LaMarcus Aldridge's rise to elite status this season wasn't some shocking transformation of an ordinary player turned great. With his robust skill and size, Aldridge, the second overall pick in the 2006 NBA draft, was already one of the league's premier power forwards and most challenging match-ups. But this year's leap was tangible: The statistical improvement in the Portland Trail Blazers star jumps off the page.
Despite his playing fewer minutes, Aldridge's scoring average this season has increased from 21 to 23, his rebounding from 9 to 11 and his free throw shooting to 82 percent, all career highs. He's also tied his career high in assists. When he's not on the floor, Portland's scoring and defensive metrics suffer dramatically, per NBA.com.

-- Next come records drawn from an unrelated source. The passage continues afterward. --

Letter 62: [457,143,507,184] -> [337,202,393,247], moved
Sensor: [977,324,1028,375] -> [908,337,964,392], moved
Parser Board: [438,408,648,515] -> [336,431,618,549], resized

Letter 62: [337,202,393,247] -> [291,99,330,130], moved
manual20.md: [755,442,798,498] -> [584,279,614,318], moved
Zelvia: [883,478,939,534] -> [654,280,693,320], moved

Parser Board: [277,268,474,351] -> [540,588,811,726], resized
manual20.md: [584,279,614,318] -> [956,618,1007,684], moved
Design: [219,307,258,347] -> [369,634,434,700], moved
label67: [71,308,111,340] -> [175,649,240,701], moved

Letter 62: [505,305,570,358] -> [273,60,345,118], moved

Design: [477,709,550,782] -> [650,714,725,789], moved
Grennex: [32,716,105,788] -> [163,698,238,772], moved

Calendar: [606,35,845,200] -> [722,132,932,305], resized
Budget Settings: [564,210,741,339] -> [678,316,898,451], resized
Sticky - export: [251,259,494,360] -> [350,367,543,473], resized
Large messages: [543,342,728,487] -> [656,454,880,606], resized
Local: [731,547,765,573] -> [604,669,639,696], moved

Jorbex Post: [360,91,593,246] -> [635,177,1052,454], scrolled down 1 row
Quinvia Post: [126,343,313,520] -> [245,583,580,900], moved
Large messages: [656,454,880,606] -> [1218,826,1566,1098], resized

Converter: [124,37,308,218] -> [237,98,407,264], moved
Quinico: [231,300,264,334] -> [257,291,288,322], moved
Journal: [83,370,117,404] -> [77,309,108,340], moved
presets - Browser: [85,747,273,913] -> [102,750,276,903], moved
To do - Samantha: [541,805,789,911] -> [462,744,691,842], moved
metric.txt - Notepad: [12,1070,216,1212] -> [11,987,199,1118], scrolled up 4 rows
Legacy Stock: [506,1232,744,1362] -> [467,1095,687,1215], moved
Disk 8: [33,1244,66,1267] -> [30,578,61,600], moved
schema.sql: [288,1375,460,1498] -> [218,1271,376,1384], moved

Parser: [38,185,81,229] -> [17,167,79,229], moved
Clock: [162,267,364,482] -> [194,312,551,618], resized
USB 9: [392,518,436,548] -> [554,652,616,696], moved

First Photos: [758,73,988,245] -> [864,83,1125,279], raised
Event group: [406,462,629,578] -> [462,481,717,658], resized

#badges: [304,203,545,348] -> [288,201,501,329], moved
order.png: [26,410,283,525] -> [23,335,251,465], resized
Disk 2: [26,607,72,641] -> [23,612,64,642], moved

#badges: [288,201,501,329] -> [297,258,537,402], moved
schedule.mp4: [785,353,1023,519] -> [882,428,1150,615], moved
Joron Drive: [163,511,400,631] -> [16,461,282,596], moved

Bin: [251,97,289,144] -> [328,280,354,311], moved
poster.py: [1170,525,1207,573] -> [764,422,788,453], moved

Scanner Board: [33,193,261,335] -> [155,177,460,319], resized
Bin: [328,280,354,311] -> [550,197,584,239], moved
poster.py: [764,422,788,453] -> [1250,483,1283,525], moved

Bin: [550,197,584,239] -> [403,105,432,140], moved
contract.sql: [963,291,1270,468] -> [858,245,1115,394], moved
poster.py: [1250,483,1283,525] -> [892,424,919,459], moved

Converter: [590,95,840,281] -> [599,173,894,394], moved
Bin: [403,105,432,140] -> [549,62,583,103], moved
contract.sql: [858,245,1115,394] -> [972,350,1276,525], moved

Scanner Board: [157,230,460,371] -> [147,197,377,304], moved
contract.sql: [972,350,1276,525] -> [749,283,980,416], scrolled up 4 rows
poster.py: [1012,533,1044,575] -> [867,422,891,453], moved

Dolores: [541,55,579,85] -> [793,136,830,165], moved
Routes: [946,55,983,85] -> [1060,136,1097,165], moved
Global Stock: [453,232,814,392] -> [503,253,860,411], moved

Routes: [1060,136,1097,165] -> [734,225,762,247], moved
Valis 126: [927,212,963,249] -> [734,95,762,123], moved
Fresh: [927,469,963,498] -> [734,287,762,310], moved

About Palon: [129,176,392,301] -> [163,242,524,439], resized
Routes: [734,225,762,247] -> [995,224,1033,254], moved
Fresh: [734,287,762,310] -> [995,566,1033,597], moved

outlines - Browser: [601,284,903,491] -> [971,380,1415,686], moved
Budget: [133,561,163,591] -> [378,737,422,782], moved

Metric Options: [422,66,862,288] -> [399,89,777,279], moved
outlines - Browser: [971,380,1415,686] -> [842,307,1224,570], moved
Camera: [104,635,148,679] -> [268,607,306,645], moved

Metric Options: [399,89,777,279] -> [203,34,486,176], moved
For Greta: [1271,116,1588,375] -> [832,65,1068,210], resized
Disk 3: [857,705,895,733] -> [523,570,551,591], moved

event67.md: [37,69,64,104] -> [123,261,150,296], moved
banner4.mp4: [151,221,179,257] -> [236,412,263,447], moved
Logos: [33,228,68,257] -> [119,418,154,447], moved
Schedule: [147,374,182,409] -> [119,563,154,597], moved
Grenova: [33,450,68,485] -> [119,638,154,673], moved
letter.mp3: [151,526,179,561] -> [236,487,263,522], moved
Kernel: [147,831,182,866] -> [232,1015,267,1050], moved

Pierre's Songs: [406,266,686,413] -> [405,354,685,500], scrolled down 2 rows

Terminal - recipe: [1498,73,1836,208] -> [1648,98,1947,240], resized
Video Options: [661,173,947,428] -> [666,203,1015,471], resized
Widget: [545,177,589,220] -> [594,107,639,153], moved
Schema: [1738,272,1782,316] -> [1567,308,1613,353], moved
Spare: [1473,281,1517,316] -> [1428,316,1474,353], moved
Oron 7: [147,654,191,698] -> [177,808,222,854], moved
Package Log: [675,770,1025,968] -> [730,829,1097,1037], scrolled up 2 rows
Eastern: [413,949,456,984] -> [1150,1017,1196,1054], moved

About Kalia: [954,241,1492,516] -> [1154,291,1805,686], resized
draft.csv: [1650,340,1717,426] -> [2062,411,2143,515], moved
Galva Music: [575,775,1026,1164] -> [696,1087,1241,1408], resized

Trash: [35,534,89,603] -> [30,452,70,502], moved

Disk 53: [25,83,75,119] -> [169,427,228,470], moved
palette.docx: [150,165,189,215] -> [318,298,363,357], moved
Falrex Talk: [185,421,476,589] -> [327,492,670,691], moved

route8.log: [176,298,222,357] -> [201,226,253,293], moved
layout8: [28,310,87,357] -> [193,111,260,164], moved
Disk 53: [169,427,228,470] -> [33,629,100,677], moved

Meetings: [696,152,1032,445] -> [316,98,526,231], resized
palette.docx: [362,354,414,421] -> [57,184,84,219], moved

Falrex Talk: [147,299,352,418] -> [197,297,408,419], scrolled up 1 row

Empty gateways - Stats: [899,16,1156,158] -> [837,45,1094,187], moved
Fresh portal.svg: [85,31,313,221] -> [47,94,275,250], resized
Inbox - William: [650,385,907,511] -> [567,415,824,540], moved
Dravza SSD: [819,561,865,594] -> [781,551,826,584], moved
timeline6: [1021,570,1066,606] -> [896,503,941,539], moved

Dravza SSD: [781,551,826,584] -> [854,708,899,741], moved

More importantly, his postseason play for "Rip City" has been the fulcrum of its success. He recently became just the third player ever to score 40-plus points in Games 1 and 2 of a playoff series on the road, joining the likes of Michael Jordan and Tracy McGrady, and he has surpassed all but two players -- Jordan and Jerry West -- in combined points (89) in the first two playoff games. After scoring 30 to help close out Houston in the first round -- mostly while Houston's titanic Dwight Howard was on the floor -- Aldridge trails only LeBron James in playoff scoring. And he's converting 54.6 percent in the all-important true shooting percentage, which measures a player's shooting efficiency.
Though his notable improvement may be a surprise to some, it comes from a conscious decision by Aldridge to upgrade his approach to the game.
He recognized that even with two consecutive All-Star appearances before this year (now three), he needed to do more if Portland wanted to win its first playoff series since 2000.
"I knew that if this team had a chance to go somewhere, I had to try to be elite in both areas, as far as scoring and rebounding," he told The Huffington Post. "I felt like it was something that I could do if I put my mind to it. ... I [wanted] to show I belong and still prove that I'm the best power forward in the game."
Aldridge believes that fatherhood -- he has two boys -- has helped him evolve into a more complete person, which in turn has helped him on the floor.
"It takes pressure off of you, I think," Aldridge said. Before he had kids, he said, "if I had a bad game, it would just eat at me and I would let it dwell. ... When I had my first son, it kind of taught me how to have a bad game but not kill myself and just try to bounce back the next game, because I knew that, no matter what, my son still loved me. ... He showed me how to have that balance of work and personal life."
This year, Aldridge, a self-proclaimed "Shameless" and "Scandal" fanatic who naps every game day, has discovered that precise balance he needs to fully release his immense potential. The 6-foot-11 power forward was never viewed as some freewheeling talent who did whatever he wanted, but at 28, the co-team captain has finally embraced his leadership role.
"I think I've definitely taken on the role better," Aldridge said. "I try to lead better this year as far as being vocal. ... I feel comfortable telling guys to do what I'm doing. I think this year I've definitely gotten out of my box."
Aldridge's transformation was not a sure thing, however. During his eight years in the league, he has endured a slew of coaching and roster changes (e.g., the loss of Greg Oden and Brandon Roy), and he had long been rumored to be a departing free agent -- but no more. Head coach Terry Stotts has praised his star's dramatic upgrade all season.
Reserve Blazers point guard Earl Watson, a 13-year NBA veteran who has been around plenty of talented players who did not embrace their own possibilities, has also noticed a change in Aldridge's demeanor this season.
"All he cares about is winning every possession and game so badly," Watson said. "It fuels our team culture."